**ABOUT THIS TASK:**
Look through the entries below. Say how many lines include "double", with nothing added.

**GIVEN RECORDS:**
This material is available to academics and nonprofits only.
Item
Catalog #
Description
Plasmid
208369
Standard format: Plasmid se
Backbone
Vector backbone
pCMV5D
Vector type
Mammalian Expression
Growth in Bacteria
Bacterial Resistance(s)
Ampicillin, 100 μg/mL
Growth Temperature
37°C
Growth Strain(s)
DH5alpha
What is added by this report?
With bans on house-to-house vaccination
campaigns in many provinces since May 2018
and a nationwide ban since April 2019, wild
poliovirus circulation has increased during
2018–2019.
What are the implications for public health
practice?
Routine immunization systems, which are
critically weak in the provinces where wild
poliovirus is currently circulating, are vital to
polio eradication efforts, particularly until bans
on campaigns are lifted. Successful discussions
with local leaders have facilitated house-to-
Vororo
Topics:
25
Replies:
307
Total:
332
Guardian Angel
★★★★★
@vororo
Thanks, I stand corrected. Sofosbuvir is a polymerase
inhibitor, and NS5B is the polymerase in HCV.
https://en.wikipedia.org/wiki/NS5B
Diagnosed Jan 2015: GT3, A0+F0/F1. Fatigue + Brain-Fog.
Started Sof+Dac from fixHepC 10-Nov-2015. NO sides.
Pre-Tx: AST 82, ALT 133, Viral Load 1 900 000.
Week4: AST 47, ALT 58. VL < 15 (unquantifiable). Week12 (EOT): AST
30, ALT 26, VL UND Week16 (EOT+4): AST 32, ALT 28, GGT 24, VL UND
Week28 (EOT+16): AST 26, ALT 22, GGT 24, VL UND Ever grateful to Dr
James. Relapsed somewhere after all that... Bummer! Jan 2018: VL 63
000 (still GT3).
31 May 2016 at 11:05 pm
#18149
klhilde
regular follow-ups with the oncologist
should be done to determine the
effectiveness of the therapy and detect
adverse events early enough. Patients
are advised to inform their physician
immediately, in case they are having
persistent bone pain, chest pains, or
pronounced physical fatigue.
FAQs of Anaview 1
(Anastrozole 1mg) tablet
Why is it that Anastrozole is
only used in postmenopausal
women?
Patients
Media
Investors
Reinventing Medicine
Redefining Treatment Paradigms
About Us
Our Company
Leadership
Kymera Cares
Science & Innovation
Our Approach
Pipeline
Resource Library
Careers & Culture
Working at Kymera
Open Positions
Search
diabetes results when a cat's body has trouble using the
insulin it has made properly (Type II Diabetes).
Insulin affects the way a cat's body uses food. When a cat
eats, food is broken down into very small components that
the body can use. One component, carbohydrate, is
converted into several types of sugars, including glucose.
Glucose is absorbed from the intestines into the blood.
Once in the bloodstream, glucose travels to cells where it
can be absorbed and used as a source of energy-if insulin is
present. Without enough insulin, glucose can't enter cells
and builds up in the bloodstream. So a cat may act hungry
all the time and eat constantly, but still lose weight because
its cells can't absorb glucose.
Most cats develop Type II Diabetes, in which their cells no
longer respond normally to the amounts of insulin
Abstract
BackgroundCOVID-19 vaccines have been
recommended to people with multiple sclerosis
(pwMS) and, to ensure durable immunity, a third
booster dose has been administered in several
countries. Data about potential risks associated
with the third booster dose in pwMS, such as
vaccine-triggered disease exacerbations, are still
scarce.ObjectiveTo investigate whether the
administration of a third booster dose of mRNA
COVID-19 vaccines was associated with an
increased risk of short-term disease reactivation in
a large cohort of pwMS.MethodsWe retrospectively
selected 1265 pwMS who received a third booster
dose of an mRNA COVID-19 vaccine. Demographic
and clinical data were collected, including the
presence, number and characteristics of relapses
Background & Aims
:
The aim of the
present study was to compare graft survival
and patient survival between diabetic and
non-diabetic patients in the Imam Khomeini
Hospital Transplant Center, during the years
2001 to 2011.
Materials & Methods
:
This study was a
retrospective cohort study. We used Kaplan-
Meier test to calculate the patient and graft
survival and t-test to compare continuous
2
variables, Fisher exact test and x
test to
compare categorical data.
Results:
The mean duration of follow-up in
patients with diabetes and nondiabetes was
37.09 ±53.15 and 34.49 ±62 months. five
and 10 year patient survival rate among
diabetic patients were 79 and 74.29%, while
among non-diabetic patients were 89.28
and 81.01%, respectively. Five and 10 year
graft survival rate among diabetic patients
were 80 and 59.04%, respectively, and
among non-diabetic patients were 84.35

--

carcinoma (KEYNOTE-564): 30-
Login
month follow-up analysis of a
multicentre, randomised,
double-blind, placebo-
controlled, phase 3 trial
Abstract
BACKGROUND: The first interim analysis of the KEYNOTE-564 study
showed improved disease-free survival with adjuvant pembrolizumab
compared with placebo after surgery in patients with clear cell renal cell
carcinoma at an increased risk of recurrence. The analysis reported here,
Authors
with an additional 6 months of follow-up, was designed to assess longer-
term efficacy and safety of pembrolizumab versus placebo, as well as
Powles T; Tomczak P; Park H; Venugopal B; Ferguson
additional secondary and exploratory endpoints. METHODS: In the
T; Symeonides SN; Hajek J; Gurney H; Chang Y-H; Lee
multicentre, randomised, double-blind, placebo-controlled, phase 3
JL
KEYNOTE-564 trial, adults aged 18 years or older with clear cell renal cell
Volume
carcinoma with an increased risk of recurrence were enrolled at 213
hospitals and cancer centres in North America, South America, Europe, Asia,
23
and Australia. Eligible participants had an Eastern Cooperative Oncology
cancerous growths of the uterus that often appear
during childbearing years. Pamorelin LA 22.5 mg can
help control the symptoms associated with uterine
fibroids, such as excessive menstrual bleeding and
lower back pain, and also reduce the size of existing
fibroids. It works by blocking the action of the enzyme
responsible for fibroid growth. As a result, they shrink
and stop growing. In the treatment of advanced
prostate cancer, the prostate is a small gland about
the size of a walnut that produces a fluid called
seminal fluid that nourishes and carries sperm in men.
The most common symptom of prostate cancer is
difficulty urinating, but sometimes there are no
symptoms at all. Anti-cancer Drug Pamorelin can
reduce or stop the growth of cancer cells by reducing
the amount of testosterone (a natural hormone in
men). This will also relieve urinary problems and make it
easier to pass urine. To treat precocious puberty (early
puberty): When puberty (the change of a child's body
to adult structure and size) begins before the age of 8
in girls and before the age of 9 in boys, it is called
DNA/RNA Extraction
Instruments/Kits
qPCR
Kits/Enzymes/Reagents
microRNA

**TASK OUTPUT:**
2